INFORMATION PROVIDED Block Start
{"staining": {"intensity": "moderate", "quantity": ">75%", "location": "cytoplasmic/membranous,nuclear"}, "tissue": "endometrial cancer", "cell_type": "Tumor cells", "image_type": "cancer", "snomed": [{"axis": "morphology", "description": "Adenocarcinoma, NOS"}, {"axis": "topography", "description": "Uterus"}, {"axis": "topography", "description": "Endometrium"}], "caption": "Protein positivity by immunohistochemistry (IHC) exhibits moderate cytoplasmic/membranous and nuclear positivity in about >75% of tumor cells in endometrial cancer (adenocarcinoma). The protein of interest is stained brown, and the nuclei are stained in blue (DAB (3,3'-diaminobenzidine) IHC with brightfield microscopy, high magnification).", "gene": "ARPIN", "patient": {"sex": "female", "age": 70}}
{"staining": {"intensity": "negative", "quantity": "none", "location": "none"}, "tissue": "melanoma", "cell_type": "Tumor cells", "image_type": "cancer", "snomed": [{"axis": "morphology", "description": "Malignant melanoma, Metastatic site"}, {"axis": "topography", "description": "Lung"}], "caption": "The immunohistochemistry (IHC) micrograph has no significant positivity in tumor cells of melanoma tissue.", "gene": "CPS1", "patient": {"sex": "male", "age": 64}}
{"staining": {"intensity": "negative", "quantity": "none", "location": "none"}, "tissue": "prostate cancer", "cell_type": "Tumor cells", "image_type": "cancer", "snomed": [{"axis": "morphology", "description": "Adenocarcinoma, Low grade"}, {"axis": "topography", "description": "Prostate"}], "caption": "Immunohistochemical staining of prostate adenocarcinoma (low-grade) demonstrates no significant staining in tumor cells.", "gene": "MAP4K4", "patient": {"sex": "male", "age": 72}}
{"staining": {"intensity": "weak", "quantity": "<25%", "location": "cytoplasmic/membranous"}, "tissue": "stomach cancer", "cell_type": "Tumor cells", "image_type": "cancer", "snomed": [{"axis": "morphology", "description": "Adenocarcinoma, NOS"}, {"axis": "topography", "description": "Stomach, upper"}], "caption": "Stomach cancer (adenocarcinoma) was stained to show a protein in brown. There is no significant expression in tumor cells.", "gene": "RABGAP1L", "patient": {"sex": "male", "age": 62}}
INFORMATION PROVIDED Block End
PROBLEM STATEMENT:
Once the listing has been read, copy every line of it exactly.

RESPONSE FOR THIS EXERCISE:
{"staining": {"intensity": "moderate", "quantity": ">75%", "location": "cytoplasmic/membranous,nuclear"}, "tissue": "endometrial cancer", "cell_type": "Tumor cells", "image_type": "cancer", "snomed": [{"axis": "morphology", "description": "Adenocarcinoma, NOS"}, {"axis": "topography", "description": "Uterus"}, {"axis": "topography", "description": "Endometrium"}], "caption": "Protein positivity by immunohistochemistry (IHC) exhibits moderate cytoplasmic/membranous and nuclear positivity in about >75% of tumor cells in endometrial cancer (adenocarcinoma). The protein of interest is stained brown, and the nuclei are stained in blue (DAB (3,3'-diaminobenzidine) IHC with brightfield microscopy, high magnification).", "gene": "ARPIN", "patient": {"sex": "female", "age": 70}}
{"staining": {"intensity": "negative", "quantity": "none", "location": "none"}, "tissue": "melanoma", "cell_type": "Tumor cells", "image_type": "cancer", "snomed": [{"axis": "morphology", "description": "Malignant melanoma, Metastatic site"}, {"axis": "topography", "description": "Lung"}], "caption": "The immunohistochemistry (IHC) micrograph has no significant positivity in tumor cells of melanoma tissue.", "gene": "CPS1", "patient": {"sex": "male", "age": 64}}
{"staining": {"intensity": "negative", "quantity": "none", "location": "none"}, "tissue": "prostate cancer", "cell_type": "Tumor cells", "image_type": "cancer", "snomed": [{"axis": "morphology", "description": "Adenocarcinoma, Low grade"}, {"axis": "topography", "description": "Prostate"}], "caption": "Immunohistochemical staining of prostate adenocarcinoma (low-grade) demonstrates no significant staining in tumor cells.", "gene": "MAP4K4", "patient": {"sex": "male", "age": 72}}
{"staining": {"intensity": "weak", "quantity": "<25%", "location": "cytoplasmic/membranous"}, "tissue": "stomach cancer", "cell_type": "Tumor cells", "image_type": "cancer", "snomed": [{"axis": "morphology", "description": "Adenocarcinoma, NOS"}, {"axis": "topography", "description": "Stomach, upper"}], "caption": "Stomach cancer (adenocarcinoma) was stained to show a protein in brown. There is no significant expression in tumor cells.", "gene": "RABGAP1L", "patient": {"sex": "male", "age": 62}}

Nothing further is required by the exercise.